- [TASK DIRECTIONS]: Which rows below contain the string "orphan" with the same capitalization? Pick out each of those rows and copy it in full.

- [GIVEN RECORDS]:

---------------

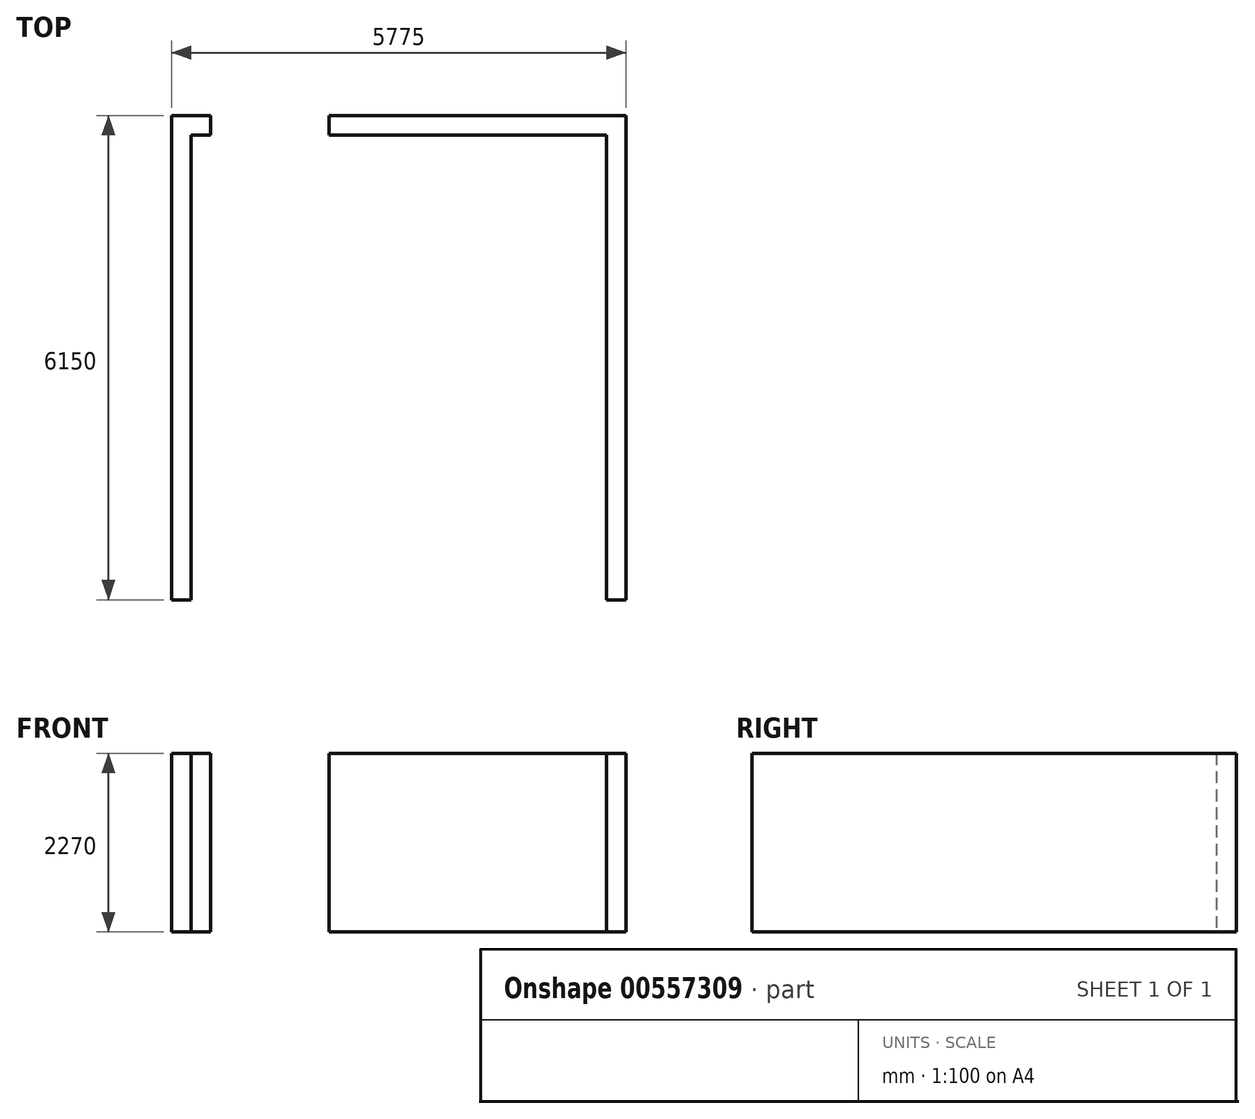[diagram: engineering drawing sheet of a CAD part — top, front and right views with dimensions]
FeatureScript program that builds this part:
annotation { "Feature Type Name" : "Feature", "Feature Type Description" : "" }
export const myFeature = defineFeature(function(context is Context, id is Id, definition is map)
    precondition{}
    {
        {
            var Q0;
            Q0=qCreatedBy(makeId("Top.planeOp"),FACE);
            var sketch = newSketch(context, id + "F0", { "sketchPlane" : qUnion([Q0])});
            skLineSegment(sketch, "E0.bottom", {"start": v(-2637.5, 2950) * mm, "end": v(-2387.5, 2950) * mm});
            skLineSegment(sketch, "E0.left", {"start": v(-2637.5, 2950) * mm, "end": v(-2637.5, -2950) * mm});
            skLineSegment(sketch, "E0.right", {"start": v(2637.5, 2950) * mm, "end": v(2637.5, -2950) * mm});
            skPoint(sketch, "E0.middle", {"position": v(0, 0) * mm});
            skLineSegment(sketch, "E1.bottom", {"start": v(-2887.5, -2950) * mm, "end": v(-2637.5, -2950) * mm});
            skLineSegment(sketch, "E1.top", {"start": v(-2887.5, 3200) * mm, "end": v(-2387.5, 3200) * mm});
            skLineSegment(sketch, "E1.left", {"start": v(-2887.5, -2950) * mm, "end": v(-2887.5, 3200) * mm});
            skLineSegment(sketch, "E1.right", {"start": v(2887.5, -2950) * mm, "end": v(2887.5, 3200) * mm});
            skLineSegment(sketch, "E2", {"start": v(-2387.5, 2950) * mm, "end": v(-2387.5, 3200) * mm});
            skLineSegment(sketch, "E3", {"start": v(-887.5, 2950) * mm, "end": v(-887.5, 3200) * mm});
            skLineSegment(sketch, "E4.trimOffspring", {"start": v(-887.5, 3200) * mm, "end": v(2887.5, 3200) * mm});
            skLineSegment(sketch, "E5.trimOffspring", {"start": v(-887.5, 2950) * mm, "end": v(2637.5, 2950) * mm});
            skLineSegment(sketch, "E6.trimOffspring", {"start": v(2637.5, -2950) * mm, "end": v(2887.5, -2950) * mm});
            skSolve(sketch);
        }
        {
            var Q0;
            Q0=makeQuery(id+"F0.imprint","IMPRINT",FACE,{"disambiguationData":[TD([[makeQuery(id+"F0.imprint","IMPRINT",EDGE,{"derivedFrom":sQuery(id+"F0.wireOp",EDGE,"E0.bottom")}),1.0]])]});
            var Q1;
            Q1=makeQuery(id+"F0.imprint","IMPRINT",FACE,{"disambiguationData":[TD([[makeQuery(id+"F0.imprint","IMPRINT",EDGE,{"derivedFrom":sQuery(id+"F0.wireOp",EDGE,"E0.right")}),1.0]])]});
            extrude(context, id + "F1", {"entities" : qUnion([Q0, Q1]), "depth" : 2270 * mm, "offsetDistance" : 25 * mm});
        }
    });
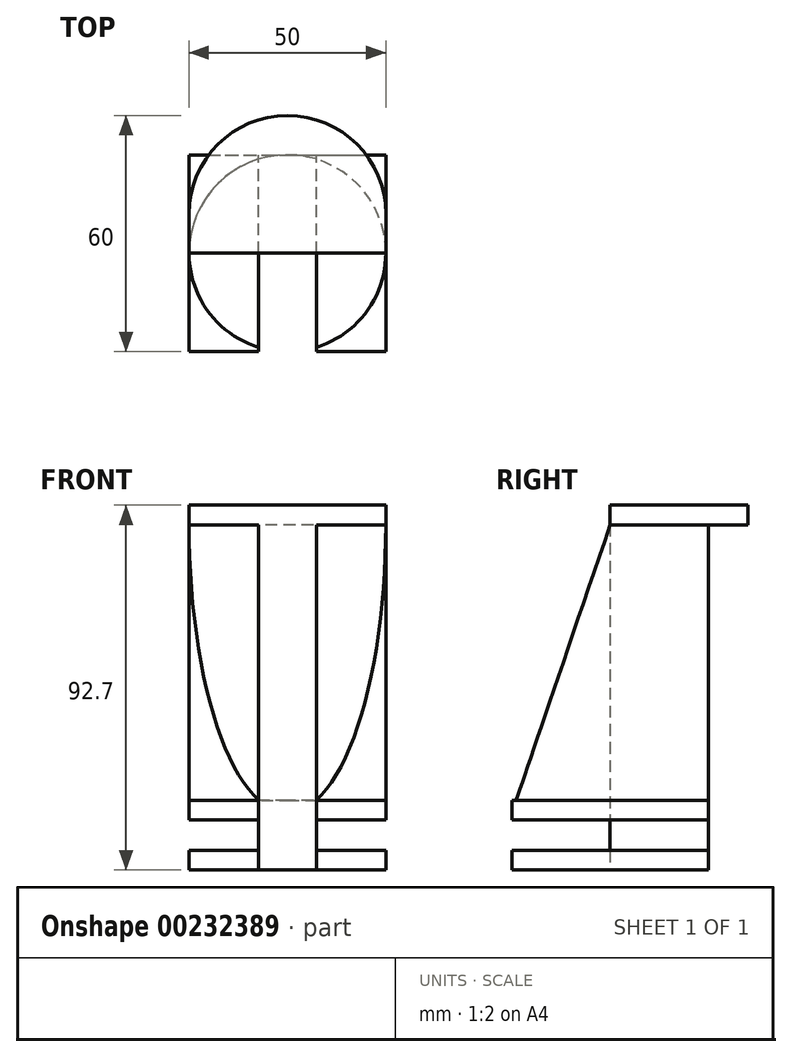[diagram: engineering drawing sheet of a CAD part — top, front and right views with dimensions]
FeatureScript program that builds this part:
annotation { "Feature Type Name" : "Feature", "Feature Type Description" : "" }
export const myFeature = defineFeature(function(context is Context, id is Id, definition is map)
    precondition{}
    {
        {
            var Q0;
            Q0=qCreatedBy(makeId("Top.planeOp"),FACE);
            var sketch = newSketch(context, id + "F0", { "sketchPlane" : qUnion([Q0])});
            skLineSegment(sketch, "E0.bottom", {"start": v(0, 0) * mm, "end": v(50, 0) * mm, "construction": true});
            skLineSegment(sketch, "E0.top", {"start": v(0, 50) * mm, "end": v(50, 50) * mm, "construction": true});
            skLineSegment(sketch, "E0.left", {"start": v(0, 0) * mm, "end": v(0, 50) * mm, "construction": true});
            skLineSegment(sketch, "E0.right", {"start": v(50, 0) * mm, "end": v(50, 50) * mm, "construction": true});
            skLineSegment(sketch, "E1.bottom", {"start": v(17.65, 50) * mm, "end": v(32.35, 50) * mm, "construction": true});
            skLineSegment(sketch, "E1.top", {"start": v(17.65, 25) * mm, "end": v(32.35, 25) * mm, "construction": true});
            skLineSegment(sketch, "E1.left", {"start": v(17.65, 50) * mm, "end": v(17.65, 25) * mm, "construction": true});
            skLineSegment(sketch, "E1.right", {"start": v(32.35, 50) * mm, "end": v(32.35, 25) * mm, "construction": true});
            skSolve(sketch);
        }
        {
            var Q0;
            Q0=qCreatedBy(makeId("Top.planeOp"),FACE);
            var sketch = newSketch(context, id + "F1", { "sketchPlane" : qUnion([Q0])});
            skLineSegment(sketch, "E2.0", {"start": v(0, 0) * mm, "end": v(0, 50) * mm});
            skLineSegment(sketch, "E3.0", {"start": v(0, 50) * mm, "end": v(50, 50) * mm});
            skLineSegment(sketch, "E4.0", {"start": v(50, 0) * mm, "end": v(50, 50) * mm});
            skLineSegment(sketch, "E5.0", {"start": v(17.65, 50) * mm, "end": v(17.65, 25) * mm, "construction": true});
            skLineSegment(sketch, "E6.0", {"start": v(17.65, 25) * mm, "end": v(32.35, 25) * mm, "construction": true});
            skLineSegment(sketch, "E7.0", {"start": v(32.35, 50) * mm, "end": v(32.35, 25) * mm, "construction": true});
            skLineSegment(sketch, "E8.0", {"start": v(0, 0) * mm, "end": v(50, 0) * mm, "construction": true});
            skLineSegment(sketch, "E9", {"start": v(0, 0) * mm, "end": v(17.65, 0) * mm});
            skLineSegment(sketch, "E10", {"start": v(17.65, 0) * mm, "end": v(17.65, 25) * mm});
            skLineSegment(sketch, "E11", {"start": v(32.35, 25) * mm, "end": v(32.35, 0) * mm});
            skLineSegment(sketch, "E12", {"start": v(32.35, 0) * mm, "end": v(50, 0) * mm});
            skLineSegment(sketch, "E13", {"start": v(17.65, 25) * mm, "end": v(32.35, 25) * mm});
            skSolve(sketch);
        }
        {
            var Q0;
            Q0 = qSketchRegion(id + "F1", true);
            extrude(context, id + "F2", {"entities" : qUnion([Q0]), "depth" : 5 * mm});
        }
        {
            var Q0;
            Q0=makeQuery(id+"F2.opExtrude","CAP_FACE",FACE,{"disambiguationData":[OSD([sQuery(id+"F1.wireOp",EDGE,"E2.0"),sQuery(id+"F1.wireOp",EDGE,"E3.0"),sQuery(id+"F1.wireOp",EDGE,"E4.0"),sQuery(id+"F1.wireOp",EDGE,"E9"),sQuery(id+"F1.wireOp",EDGE,"E10"),sQuery(id+"F1.wireOp",EDGE,"E11"),sQuery(id+"F1.wireOp",EDGE,"E12"),sQuery(id+"F1.wireOp",EDGE,"E13")])],"isStart":false});
            var sketch = newSketch(context, id + "F3", { "sketchPlane" : qUnion([Q0])});
            skLineSegment(sketch, "E14.bottom", {"start": v(17.65, 25) * mm, "end": v(32.35, 25) * mm});
            skLineSegment(sketch, "E14.top", {"start": v(17.65, 50) * mm, "end": v(32.35, 50) * mm});
            skLineSegment(sketch, "E14.left", {"start": v(17.65, 25) * mm, "end": v(17.65, 50) * mm});
            skLineSegment(sketch, "E14.right", {"start": v(32.35, 25) * mm, "end": v(32.35, 50) * mm});
            skSolve(sketch);
        }
        {
            var Q0;
            Q0 = qSketchRegion(id + "F3", true);
            extrude(context, id + "F4", {"entities" : qUnion([Q0]), "operationType" : NewBodyOperationType.ADD, "depth" : 7.7 * mm});
        }
        {
            var Q0;
            Q0=makeQuery(id+"F4.opExtrude","CAP_FACE",FACE,{"disambiguationData":[OSD([sQuery(id+"F3.wireOp",EDGE,"E14.bottom"),sQuery(id+"F3.wireOp",EDGE,"E14.top"),sQuery(id+"F3.wireOp",EDGE,"E14.left"),sQuery(id+"F3.wireOp",EDGE,"E14.right")])],"isStart":false});
            var sketch = newSketch(context, id + "F5", { "sketchPlane" : qUnion([Q0])});
            skLineSegment(sketch, "E15.0", {"start": v(0, 0) * mm, "end": v(0, 50) * mm});
            skLineSegment(sketch, "E16.0", {"start": v(0, 50) * mm, "end": v(50, 50) * mm});
            skLineSegment(sketch, "E17.0", {"start": v(50, 0) * mm, "end": v(50, 50) * mm});
            skLineSegment(sketch, "E18.0", {"start": v(32.35, 25) * mm, "end": v(32.35, 0) * mm});
            skLineSegment(sketch, "E19.0", {"start": v(17.65, 25) * mm, "end": v(32.35, 25) * mm});
            skLineSegment(sketch, "E20.0", {"start": v(17.65, 0) * mm, "end": v(17.65, 25) * mm});
            skLineSegment(sketch, "E21", {"start": v(0, 0) * mm, "end": v(17.65, 0) * mm});
            skLineSegment(sketch, "E22", {"start": v(32.35, 0) * mm, "end": v(50, 0) * mm});
            skSolve(sketch);
        }
        {
            var Q0;
            Q0 = qSketchRegion(id + "F5", true);
            extrude(context, id + "F6", {"entities" : qUnion([Q0]), "operationType" : NewBodyOperationType.ADD, "depth" : 5 * mm});
        }
        {
            var Q0;
            Q0=makeQuery(id+"F6.opExtrude","CAP_FACE",FACE,{"disambiguationData":[OSD([sQuery(id+"F5.wireOp",EDGE,"E15.0"),sQuery(id+"F5.wireOp",EDGE,"E16.0"),sQuery(id+"F5.wireOp",EDGE,"E17.0"),sQuery(id+"F5.wireOp",EDGE,"E18.0"),sQuery(id+"F5.wireOp",EDGE,"E19.0"),sQuery(id+"F5.wireOp",EDGE,"E20.0"),sQuery(id+"F5.wireOp",EDGE,"E21"),sQuery(id+"F5.wireOp",EDGE,"E22")])],"isStart":false});
            var sketch = newSketch(context, id + "F7", { "sketchPlane" : qUnion([Q0])});
            skArc(sketch, "E23", {"start": v(32.35, 1.1) * mm, "mid": v(25, 50) * mm, "end": v(17.65, 1.1) * mm});
            skLineSegment(sketch, "E24.0", {"start": v(17.65, 25) * mm, "end": v(32.35, 25) * mm});
            skLineSegment(sketch, "E25.0", {"start": v(17.65, 1.1) * mm, "end": v(17.65, 25) * mm});
            skLineSegment(sketch, "E26.0", {"start": v(32.35, 25) * mm, "end": v(32.35, 1.1) * mm});
            skPoint(sketch, "E27.orphan", {"position": v(32.35, 0) * mm});
            skPoint(sketch, "E28.orphan", {"position": v(17.65, 0) * mm});
            skSolve(sketch);
        }
        {
            var Q0;
            Q0 = qSketchRegion(id + "F7", true);
            extrude(context, id + "F8", {"entities" : qUnion([Q0]), "operationType" : NewBodyOperationType.ADD, "depth" : 70 * mm});
        }
        {
            var Q0;
            Q0=makeQuery(id+"F8.opExtrude","CAP_FACE",FACE,{"disambiguationData":[OSD([sQuery(id+"F7.wireOp",EDGE,"E23"),sQuery(id+"F7.wireOp",EDGE,"E24.0"),sQuery(id+"F7.wireOp",EDGE,"E25.0"),sQuery(id+"F7.wireOp",EDGE,"E26.0")])],"isStart":false});
            var sketch = newSketch(context, id + "F9", { "sketchPlane" : qUnion([Q0])});
            skLineSegment(sketch, "E29.bottom", {"start": v(0, 25) * mm, "end": v(50, 25) * mm});
            skLineSegment(sketch, "E29.left", {"start": v(0, 25) * mm, "end": v(0, 35) * mm});
            skLineSegment(sketch, "E29.right", {"start": v(50, 25) * mm, "end": v(50, 35) * mm});
            skArc(sketch, "E30.trimOffspring", {"start": v(50, 35) * mm, "mid": v(25, 60) * mm, "end": v(0, 35) * mm});
            skSolve(sketch);
        }
        {
            var Q0;
            Q0 = qSketchRegion(id + "F9", true);
            extrude(context, id + "F10", {"entities" : qUnion([Q0]), "operationType" : NewBodyOperationType.ADD, "depth" : 5 * mm});
        }
        {
            var Q0;
            Q0=qCreatedBy(makeId("Right.planeOp"),FACE);
            var sketch = newSketch(context, id + "F11", { "sketchPlane" : qUnion([Q0])});
            skLineSegment(sketch, "E31.0", {"start": v(1.1, 87.7) * mm, "end": v(1.1, 17.7) * mm, "construction": true});
            skLineSegment(sketch, "E32.0", {"start": v(25, 87.7) * mm, "end": v(1.1, 87.7) * mm});
            skLineSegment(sketch, "E33", {"start": v(1.1, 17.7) * mm, "end": v(25, 87.7) * mm});
            skLineSegment(sketch, "E34", {"start": v(1.1, 87.7) * mm, "end": v(1.1, 17.7) * mm});
            skSolve(sketch);
        }
        {
            var Q0;
            Q0 = qSketchRegion(id + "F11", true);
            extrude(context, id + "F12", {"entities" : qUnion([Q0]), "operationType" : NewBodyOperationType.REMOVE, "endBound" : BoundingType.THROUGH_ALL, "depth" : 25 * mm});
        }
    });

---------------

- [ANSWER TO THE TASK]:
            skPoint(sketch, "E27.orphan", {"position": v(32.35, 0) * mm});
            skPoint(sketch, "E28.orphan", {"position": v(17.65, 0) * mm});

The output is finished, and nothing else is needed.